◆ Task objective
Copy out every one of the records below, line for line, with each value unchanged.

◆ Source material
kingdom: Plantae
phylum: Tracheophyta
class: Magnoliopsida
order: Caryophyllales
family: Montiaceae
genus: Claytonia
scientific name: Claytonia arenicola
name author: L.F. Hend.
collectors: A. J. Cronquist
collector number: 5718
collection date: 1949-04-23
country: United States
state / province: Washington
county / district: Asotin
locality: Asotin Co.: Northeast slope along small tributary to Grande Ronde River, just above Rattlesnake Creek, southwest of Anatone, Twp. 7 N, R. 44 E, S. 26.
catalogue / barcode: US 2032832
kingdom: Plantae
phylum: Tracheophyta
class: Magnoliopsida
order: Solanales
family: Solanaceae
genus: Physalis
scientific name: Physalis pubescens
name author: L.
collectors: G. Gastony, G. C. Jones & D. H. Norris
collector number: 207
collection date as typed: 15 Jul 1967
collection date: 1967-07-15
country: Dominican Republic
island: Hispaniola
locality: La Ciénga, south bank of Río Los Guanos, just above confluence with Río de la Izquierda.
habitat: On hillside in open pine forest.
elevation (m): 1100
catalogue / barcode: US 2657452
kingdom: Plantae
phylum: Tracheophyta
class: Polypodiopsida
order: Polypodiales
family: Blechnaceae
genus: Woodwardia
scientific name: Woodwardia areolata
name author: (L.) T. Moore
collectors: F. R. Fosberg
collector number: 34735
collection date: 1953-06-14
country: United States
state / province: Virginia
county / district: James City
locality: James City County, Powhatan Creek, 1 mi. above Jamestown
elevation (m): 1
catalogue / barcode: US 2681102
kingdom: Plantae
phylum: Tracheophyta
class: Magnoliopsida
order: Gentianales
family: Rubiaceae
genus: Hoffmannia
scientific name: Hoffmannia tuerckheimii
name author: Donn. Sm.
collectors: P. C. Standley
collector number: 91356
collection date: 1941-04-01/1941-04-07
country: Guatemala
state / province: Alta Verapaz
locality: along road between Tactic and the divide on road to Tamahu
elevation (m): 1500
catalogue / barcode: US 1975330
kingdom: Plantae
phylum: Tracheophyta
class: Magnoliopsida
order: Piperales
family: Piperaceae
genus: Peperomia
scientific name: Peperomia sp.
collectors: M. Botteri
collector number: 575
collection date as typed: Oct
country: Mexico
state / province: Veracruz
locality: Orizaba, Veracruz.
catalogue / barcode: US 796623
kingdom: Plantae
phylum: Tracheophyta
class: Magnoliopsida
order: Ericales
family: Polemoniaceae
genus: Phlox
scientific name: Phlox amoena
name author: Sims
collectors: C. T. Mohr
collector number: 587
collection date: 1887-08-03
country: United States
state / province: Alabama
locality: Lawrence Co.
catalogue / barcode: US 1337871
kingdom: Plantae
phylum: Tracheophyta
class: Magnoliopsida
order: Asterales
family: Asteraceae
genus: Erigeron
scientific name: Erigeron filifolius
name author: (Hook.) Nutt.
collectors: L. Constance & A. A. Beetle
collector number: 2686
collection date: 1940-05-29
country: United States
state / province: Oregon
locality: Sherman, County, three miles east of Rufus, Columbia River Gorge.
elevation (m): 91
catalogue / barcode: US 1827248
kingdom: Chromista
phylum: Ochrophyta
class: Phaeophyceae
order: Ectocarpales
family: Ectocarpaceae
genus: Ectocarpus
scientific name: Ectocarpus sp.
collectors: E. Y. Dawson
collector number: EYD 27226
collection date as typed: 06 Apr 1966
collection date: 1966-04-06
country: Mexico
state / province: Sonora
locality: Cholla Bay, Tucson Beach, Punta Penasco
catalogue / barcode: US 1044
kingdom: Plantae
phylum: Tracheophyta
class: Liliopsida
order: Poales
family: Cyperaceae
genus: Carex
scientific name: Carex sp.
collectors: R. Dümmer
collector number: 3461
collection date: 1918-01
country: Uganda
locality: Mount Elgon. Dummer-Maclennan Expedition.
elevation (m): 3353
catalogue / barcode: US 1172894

◆ Solution to the exercise
kingdom: Plantae
phylum: Tracheophyta
class: Magnoliopsida
order: Caryophyllales
family: Montiaceae
genus: Claytonia
scientific name: Claytonia arenicola
name author: L.F. Hend.
collectors: A. J. Cronquist
collector number: 5718
collection date: 1949-04-23
country: United States
state / province: Washington
county / district: Asotin
locality: Asotin Co.: Northeast slope along small tributary to Grande Ronde River, just above Rattlesnake Creek, southwest of Anatone, Twp. 7 N, R. 44 E, S. 26.
catalogue / barcode: US 2032832
kingdom: Plantae
phylum: Tracheophyta
class: Magnoliopsida
order: Solanales
family: Solanaceae
genus: Physalis
scientific name: Physalis pubescens
name author: L.
collectors: G. Gastony, G. C. Jones & D. H. Norris
collector number: 207
collection date as typed: 15 Jul 1967
collection date: 1967-07-15
country: Dominican Republic
island: Hispaniola
locality: La Ciénga, south bank of Río Los Guanos, just above confluence with Río de la Izquierda.
habitat: On hillside in open pine forest.
elevation (m): 1100
catalogue / barcode: US 2657452
kingdom: Plantae
phylum: Tracheophyta
class: Polypodiopsida
order: Polypodiales
family: Blechnaceae
genus: Woodwardia
scientific name: Woodwardia areolata
name author: (L.) T. Moore
collectors: F. R. Fosberg
collector number: 34735
collection date: 1953-06-14
country: United States
state / province: Virginia
county / district: James City
locality: James City County, Powhatan Creek, 1 mi. above Jamestown
elevation (m): 1
catalogue / barcode: US 2681102
kingdom: Plantae
phylum: Tracheophyta
class: Magnoliopsida
order: Gentianales
family: Rubiaceae
genus: Hoffmannia
scientific name: Hoffmannia tuerckheimii
name author: Donn. Sm.
collectors: P. C. Standley
collector number: 91356
collection date: 1941-04-01/1941-04-07
country: Guatemala
state / province: Alta Verapaz
locality: along road between Tactic and the divide on road to Tamahu
elevation (m): 1500
catalogue / barcode: US 1975330
kingdom: Plantae
phylum: Tracheophyta
class: Magnoliopsida
order: Piperales
family: Piperaceae
genus: Peperomia
scientific name: Peperomia sp.
collectors: M. Botteri
collector number: 575
collection date as typed: Oct
country: Mexico
state / province: Veracruz
locality: Orizaba, Veracruz.
catalogue / barcode: US 796623
kingdom: Plantae
phylum: Tracheophyta
class: Magnoliopsida
order: Ericales
family: Polemoniaceae
genus: Phlox
scientific name: Phlox amoena
name author: Sims
collectors: C. T. Mohr
collector number: 587
collection date: 1887-08-03
country: United States
state / province: Alabama
locality: Lawrence Co.
catalogue / barcode: US 1337871
kingdom: Plantae
phylum: Tracheophyta
class: Magnoliopsida
order: Asterales
family: Asteraceae
genus: Erigeron
scientific name: Erigeron filifolius
name author: (Hook.) Nutt.
collectors: L. Constance & A. A. Beetle
collector number: 2686
collection date: 1940-05-29
country: United States
state / province: Oregon
locality: Sherman, County, three miles east of Rufus, Columbia River Gorge.
elevation (m): 91
catalogue / barcode: US 1827248
kingdom: Chromista
phylum: Ochrophyta
class: Phaeophyceae
order: Ectocarpales
family: Ectocarpaceae
genus: Ectocarpus
scientific name: Ectocarpus sp.
collectors: E. Y. Dawson
collector number: EYD 27226
collection date as typed: 06 Apr 1966
collection date: 1966-04-06
country: Mexico
state / province: Sonora
locality: Cholla Bay, Tucson Beach, Punta Penasco
catalogue / barcode: US 1044
kingdom: Plantae
phylum: Tracheophyta
class: Liliopsida
order: Poales
family: Cyperaceae
genus: Carex
scientific name: Carex sp.
collectors: R. Dümmer
collector number: 3461
collection date: 1918-01
country: Uganda
locality: Mount Elgon. Dummer-Maclennan Expedition.
elevation (m): 3353
catalogue / barcode: US 1172894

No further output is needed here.